Theodore came first followed by Violet, Professor and then Corinthian – the order in which James had sent them out from the stables.

Now information reaches us that suggests that the skill required in getting this most extraordinary result may not have been entirely honest.

Theodore was the outsider who won the race at odds of 200-1. His form in 1821 had been good, and he won his first four races of 1822 so that at one stage he was 20-1 favourite for the Great St Leger, held on September 16.

But word started seeping out of Glasgow House that all was not well with the bay horse. First of all, he was badly lame.
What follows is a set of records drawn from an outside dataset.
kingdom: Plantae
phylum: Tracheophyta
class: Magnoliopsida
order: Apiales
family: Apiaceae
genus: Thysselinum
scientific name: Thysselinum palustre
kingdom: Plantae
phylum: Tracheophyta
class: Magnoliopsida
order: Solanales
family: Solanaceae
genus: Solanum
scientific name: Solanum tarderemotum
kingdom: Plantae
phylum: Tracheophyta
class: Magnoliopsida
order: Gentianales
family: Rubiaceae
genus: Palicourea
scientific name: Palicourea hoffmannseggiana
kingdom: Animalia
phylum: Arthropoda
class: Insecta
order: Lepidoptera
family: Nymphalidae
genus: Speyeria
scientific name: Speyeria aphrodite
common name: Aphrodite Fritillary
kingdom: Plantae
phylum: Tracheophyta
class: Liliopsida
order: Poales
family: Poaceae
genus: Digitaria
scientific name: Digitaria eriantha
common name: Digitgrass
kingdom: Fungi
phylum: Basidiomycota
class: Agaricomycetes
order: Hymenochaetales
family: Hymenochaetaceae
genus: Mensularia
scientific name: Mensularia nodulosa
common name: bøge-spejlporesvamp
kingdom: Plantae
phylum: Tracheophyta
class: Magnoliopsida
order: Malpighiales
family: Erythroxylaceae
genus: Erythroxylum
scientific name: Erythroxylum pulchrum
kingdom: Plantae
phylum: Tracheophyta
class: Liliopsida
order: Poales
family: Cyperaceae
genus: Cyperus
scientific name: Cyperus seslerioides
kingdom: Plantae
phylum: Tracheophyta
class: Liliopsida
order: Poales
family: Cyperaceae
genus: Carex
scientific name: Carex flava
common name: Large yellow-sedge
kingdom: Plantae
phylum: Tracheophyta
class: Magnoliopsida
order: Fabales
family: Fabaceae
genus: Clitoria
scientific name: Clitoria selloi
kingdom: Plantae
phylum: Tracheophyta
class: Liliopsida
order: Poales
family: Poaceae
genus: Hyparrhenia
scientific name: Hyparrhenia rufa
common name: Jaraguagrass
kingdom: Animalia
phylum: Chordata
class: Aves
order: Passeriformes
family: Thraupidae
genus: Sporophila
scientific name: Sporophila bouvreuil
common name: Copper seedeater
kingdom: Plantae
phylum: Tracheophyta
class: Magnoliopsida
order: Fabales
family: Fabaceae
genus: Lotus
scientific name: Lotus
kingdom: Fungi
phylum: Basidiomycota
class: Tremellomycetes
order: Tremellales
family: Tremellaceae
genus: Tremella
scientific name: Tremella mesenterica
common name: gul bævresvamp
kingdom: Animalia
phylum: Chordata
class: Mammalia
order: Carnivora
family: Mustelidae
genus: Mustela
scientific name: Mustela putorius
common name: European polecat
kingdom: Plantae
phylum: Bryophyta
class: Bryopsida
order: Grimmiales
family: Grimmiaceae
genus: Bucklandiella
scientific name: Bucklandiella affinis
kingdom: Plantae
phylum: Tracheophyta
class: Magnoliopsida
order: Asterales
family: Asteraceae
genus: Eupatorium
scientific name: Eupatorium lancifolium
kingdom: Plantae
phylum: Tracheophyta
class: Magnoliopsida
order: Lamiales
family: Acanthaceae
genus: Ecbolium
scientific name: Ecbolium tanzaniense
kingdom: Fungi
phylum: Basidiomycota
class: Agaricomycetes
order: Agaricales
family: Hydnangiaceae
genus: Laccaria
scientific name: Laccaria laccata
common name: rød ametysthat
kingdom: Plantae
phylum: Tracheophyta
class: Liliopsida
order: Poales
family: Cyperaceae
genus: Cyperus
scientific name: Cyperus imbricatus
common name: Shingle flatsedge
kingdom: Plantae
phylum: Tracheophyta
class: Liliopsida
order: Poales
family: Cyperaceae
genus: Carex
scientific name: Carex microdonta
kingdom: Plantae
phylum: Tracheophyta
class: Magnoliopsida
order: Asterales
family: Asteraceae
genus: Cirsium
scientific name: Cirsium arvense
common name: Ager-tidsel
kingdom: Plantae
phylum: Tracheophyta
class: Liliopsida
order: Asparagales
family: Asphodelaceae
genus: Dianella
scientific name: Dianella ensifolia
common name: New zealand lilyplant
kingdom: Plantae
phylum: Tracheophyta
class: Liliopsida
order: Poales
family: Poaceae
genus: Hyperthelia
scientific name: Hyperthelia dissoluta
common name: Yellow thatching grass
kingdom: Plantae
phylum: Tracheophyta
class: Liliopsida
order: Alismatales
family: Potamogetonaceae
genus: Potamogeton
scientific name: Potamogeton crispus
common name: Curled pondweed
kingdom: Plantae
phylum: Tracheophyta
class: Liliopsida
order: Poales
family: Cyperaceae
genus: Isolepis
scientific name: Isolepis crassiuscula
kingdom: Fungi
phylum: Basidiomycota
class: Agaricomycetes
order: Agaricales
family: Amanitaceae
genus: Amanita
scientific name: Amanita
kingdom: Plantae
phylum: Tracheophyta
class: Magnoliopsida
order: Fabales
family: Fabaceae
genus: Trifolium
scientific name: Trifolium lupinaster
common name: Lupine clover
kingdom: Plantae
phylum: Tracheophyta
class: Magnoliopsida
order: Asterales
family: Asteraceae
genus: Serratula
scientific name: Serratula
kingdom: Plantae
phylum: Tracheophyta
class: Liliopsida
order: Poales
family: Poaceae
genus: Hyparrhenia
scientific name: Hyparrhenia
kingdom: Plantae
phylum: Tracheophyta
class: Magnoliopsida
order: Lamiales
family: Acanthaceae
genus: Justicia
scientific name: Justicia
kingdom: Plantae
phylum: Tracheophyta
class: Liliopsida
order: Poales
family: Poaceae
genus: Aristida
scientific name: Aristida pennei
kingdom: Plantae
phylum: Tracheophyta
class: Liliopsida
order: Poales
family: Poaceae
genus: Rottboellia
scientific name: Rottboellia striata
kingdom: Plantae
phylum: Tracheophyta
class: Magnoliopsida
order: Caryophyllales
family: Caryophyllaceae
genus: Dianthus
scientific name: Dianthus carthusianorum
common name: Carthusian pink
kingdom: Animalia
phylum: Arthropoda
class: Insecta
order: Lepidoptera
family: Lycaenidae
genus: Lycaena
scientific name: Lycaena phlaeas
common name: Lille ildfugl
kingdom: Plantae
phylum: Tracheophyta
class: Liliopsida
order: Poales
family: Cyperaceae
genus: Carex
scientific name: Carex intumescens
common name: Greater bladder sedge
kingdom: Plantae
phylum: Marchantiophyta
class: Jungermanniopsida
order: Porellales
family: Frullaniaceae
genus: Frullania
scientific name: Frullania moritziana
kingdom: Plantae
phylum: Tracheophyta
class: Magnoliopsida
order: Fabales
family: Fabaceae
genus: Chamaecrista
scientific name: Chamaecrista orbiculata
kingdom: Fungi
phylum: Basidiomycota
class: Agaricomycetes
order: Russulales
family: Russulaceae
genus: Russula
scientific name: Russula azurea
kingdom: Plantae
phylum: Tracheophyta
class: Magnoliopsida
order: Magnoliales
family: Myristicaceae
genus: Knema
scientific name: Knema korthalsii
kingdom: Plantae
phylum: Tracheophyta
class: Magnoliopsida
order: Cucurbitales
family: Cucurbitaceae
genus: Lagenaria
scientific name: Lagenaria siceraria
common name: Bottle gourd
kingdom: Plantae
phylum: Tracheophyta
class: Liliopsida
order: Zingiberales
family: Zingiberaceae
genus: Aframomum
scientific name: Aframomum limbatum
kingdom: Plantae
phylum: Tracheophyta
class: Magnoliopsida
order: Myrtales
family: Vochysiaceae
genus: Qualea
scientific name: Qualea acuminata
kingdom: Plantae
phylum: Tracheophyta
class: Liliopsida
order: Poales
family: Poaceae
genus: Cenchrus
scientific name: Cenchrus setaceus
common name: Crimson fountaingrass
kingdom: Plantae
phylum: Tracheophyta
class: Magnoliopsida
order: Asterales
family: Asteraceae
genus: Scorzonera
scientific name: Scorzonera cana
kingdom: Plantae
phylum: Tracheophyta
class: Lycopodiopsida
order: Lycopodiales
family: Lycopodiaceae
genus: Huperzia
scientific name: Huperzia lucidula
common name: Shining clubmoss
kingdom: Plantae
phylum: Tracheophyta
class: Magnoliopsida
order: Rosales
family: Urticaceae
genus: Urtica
Jockey John Johnson burst into tears when instructed to take Theodore onto the Middleham gallops where he was outpaced by all the stable’s other horses. Then corns were found on Theodore’s feet.

His price slumped. Even his owner, wealthy gambler Edward Petre, sold the bets he had taken out on the horse at the start of the year, thus indicating a complete lack of confidence in Theodore’s chances. Instead, Swap, owned by the Orde-Powletts of Bolton Castle was installed as the 2-1 favourite in the large field of 23 runners.

At Doncaster on September 16, Johnson put Theodore at the front from the start, and he stayed there, winning easily by a length from Violet (50-1) and Professor (200-1), with Swap finishing way down the field.

Not only had James Croft trained the first four horses, but the first three had come home at lucratively long odds.

Indeed, it was Marmaduke Wyvill of Constable Burton Hall, near Bedale, who had bought the bets worth £200 from owner Mr Petre, and when Theodore crossed the line first, he made £6,000 (more than £750,000 in today’s prices, according to the Bank of England Inflation Calculator). Only a fortnight ago, we told how Marmaduke’s father, the Reverend Christopher Wyvill, campaigned against slavery and his brother, Admiral Christopher Wyvill, commanded a warship off the African coast which actually stopped the slave trade.

“It just goes to show they weren’t all saints,” says their descendant, Charles Wyvill, as he kindly passes the story on.

Two days later, the Gascoigne Stakes were run over the same distance and course at Doncaster. They were just two entrants: Theodore and Swap. Given their respective performances in the St Leger, Theodore was the outright favourite – and came hobbling home a long way behind Swap.

There were, understandably, allegations that a Yorkshire triumvirate of Middleham, Bolton Castle and Constable Burton had somehow conspired to fix the big race, but other pundits pointed out that Swap was a notoriously “sulky” horse who wouldn’t have liked the crowded field of the St Leger and that Theodore had probably aggravated his old injuries in winning the big race.

Nothing was proved.

But the St Leger was the pinnacle of Theodore’s career. He retired in 1826 have won nine of his 22 races. He wasn’t considered a success at stud and ended up in France.